Erle Robotics Python Networking Gitbook Free

Compression

While many documents delivered over HTTP are already fairly heavily compressed, including images and file formats like PDF , web pages themselves are written in verbose SGML dialects that can consume much less bandwidth if subjected to generic textual compression. Similarly, CSS and JavaScript files also contain very stereotyped patterns of punctuation and repeated variable names, which is very amenable to compression.

Web clients can make servers aware that they accept compressed documents by listing the formats they support in a request header, as in this example: `Accept-Encoding: gzip``

For some reason, many sites seem to not offer compression unless the User-Agent: header specifies something they recognize.
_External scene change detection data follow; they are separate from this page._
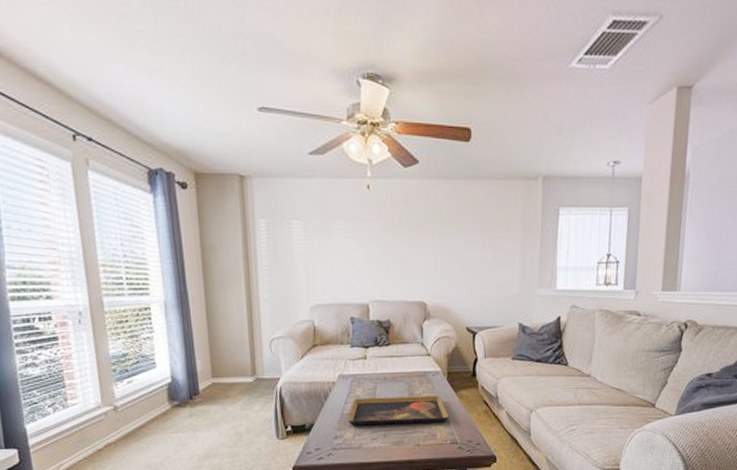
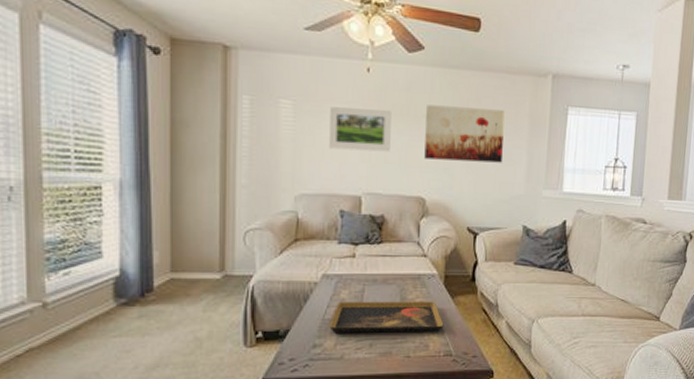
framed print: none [336,224,392,263] -> present [329,107,392,152]
wall art: none [423,215,497,266] -> present [424,104,505,163]

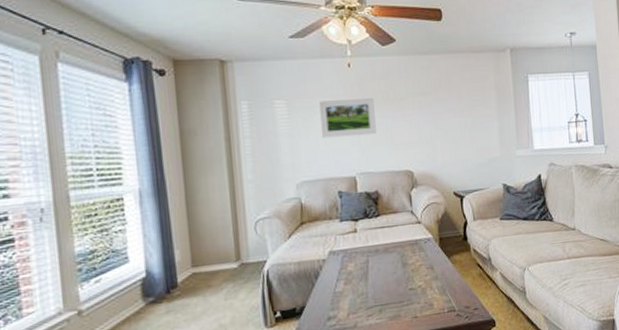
decorative tray: present [329,301,444,333] -> none [340,263,444,304]
wall art: present [424,104,505,163] -> none [404,85,476,136]

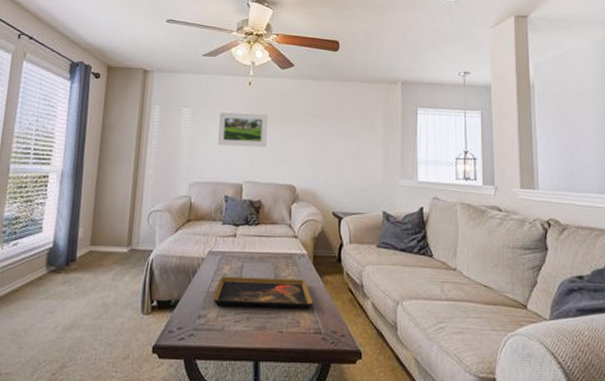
decorative tray: none [340,263,444,304] -> present [213,276,314,309]

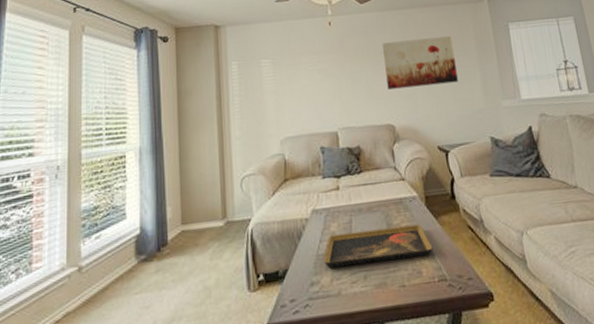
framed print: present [218,112,268,148] -> none [302,54,357,94]
wall art: none [295,109,362,156] -> present [382,36,458,90]

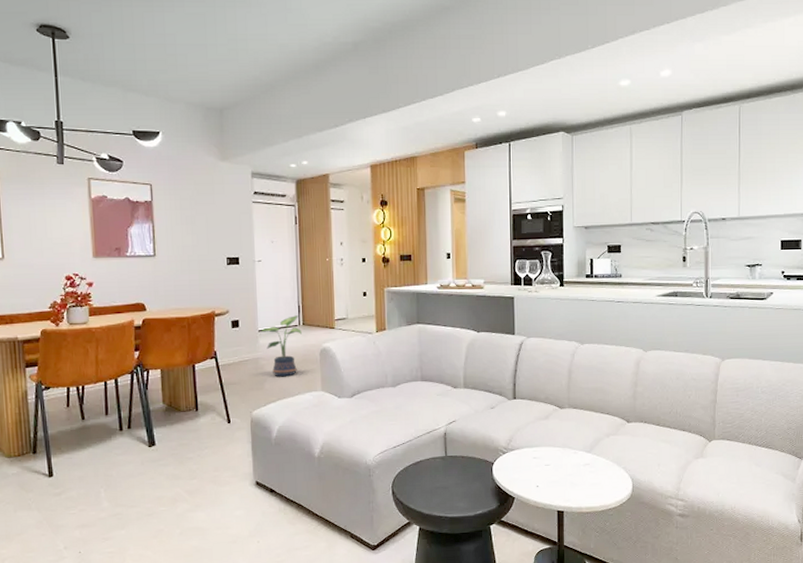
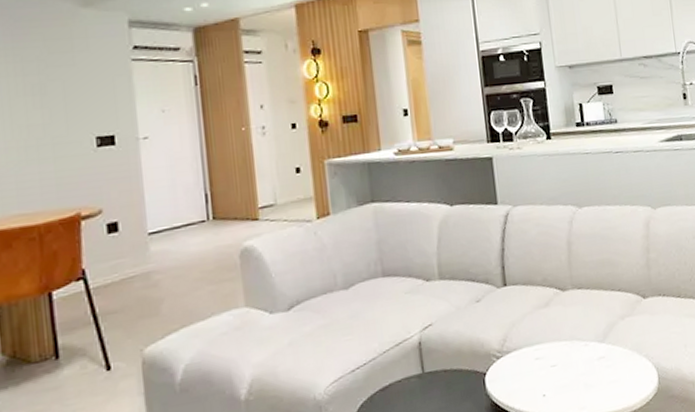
potted plant: present [261,315,302,376] -> none [152,207,212,294]

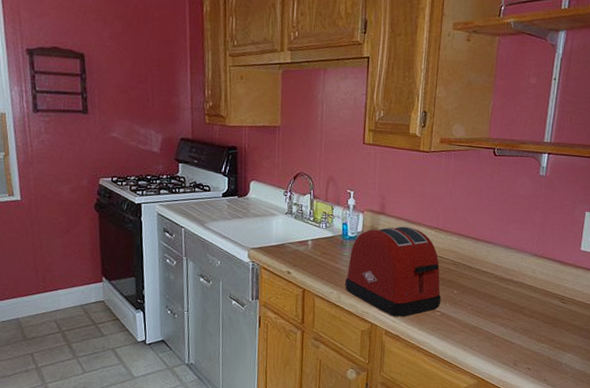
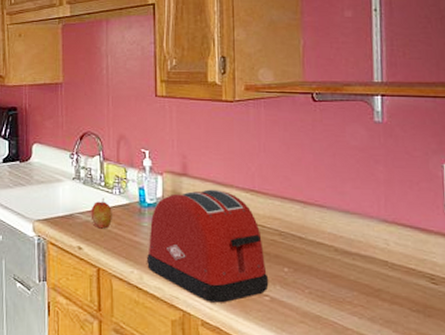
apple: none [299,230,319,257] -> present [91,197,112,229]

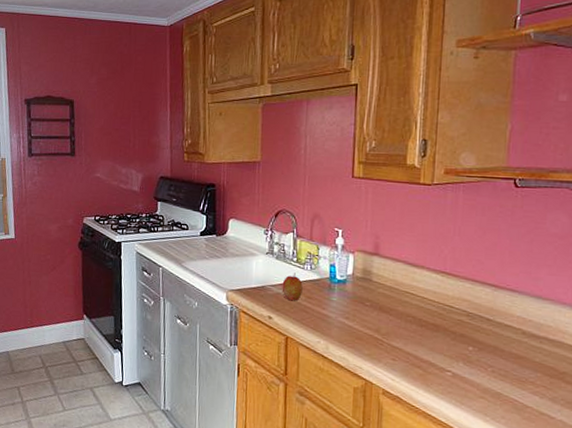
toaster: present [147,189,269,303] -> none [334,269,452,375]

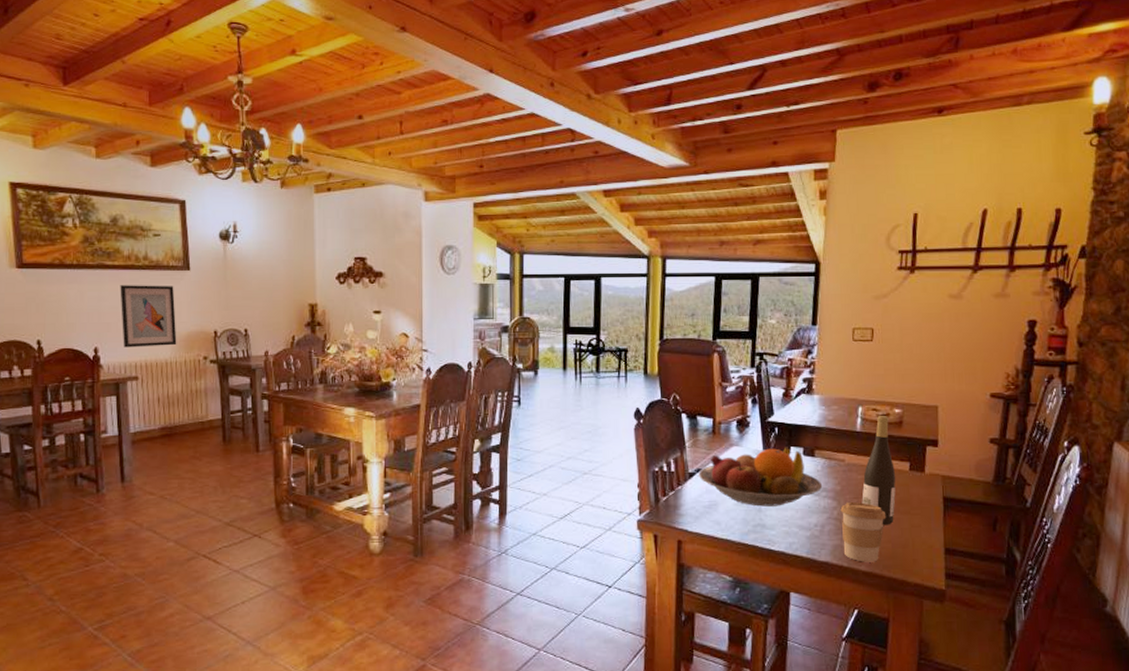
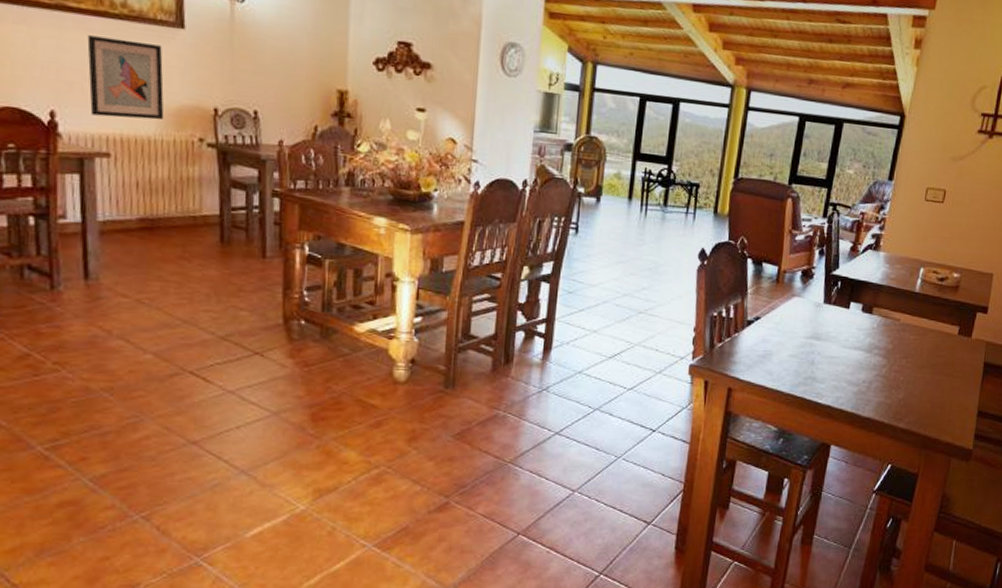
fruit bowl: present [699,447,823,507] -> none [757,302,876,361]
coffee cup: present [840,502,887,562] -> none [886,361,931,420]
wine bottle: present [862,416,896,525] -> none [910,279,947,386]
Thus, to convince Google to compress its Google News page, you have to use urllib2 something like this:

>>> request = urllib2.Request('http://news.google.com/')
>>> request.add_header('Accept-Encoding', 'gzip')
>>> request.add_header('User-Agent', 'Mozilla/5.0')
>>> info = opener.open(request)
--------------------------------------------------
GET / HTTP/1.1
Host: news.google.com
User-Agent: Mozilla/5.0
Connection: close
Accept-Encoding: gzip
-------------------- Response --------------------
HTTP/1.1 200 OK
Content-Type: text/html; charset=UTF-8
...
Content-Encoding: gzip
...

Remember that web servers do not have to perform compression, and that many will ignore your Accept-Encoding: header. Therefore, you should always check the content encoding of the response, and perform decompression only when the server declares that it is necessary:

>>> info.headers['Content-Encoding'] == 'gzip'
True
>>> import gzip, StringIO
>>> gzip.GzipFile(fileobj=StringIO.StringIO(info.read())).read()
'<!DOCTYPE HTML ...<html>...</html>'

As you can see, Python does not let us pass the file-like info response object directly to the GzipFile class because, it is not quite file-like enough. Here, we can perform the quick work-around of reading the whole compressed file into memory and then wrapping it in a StringIO object that does support `tell().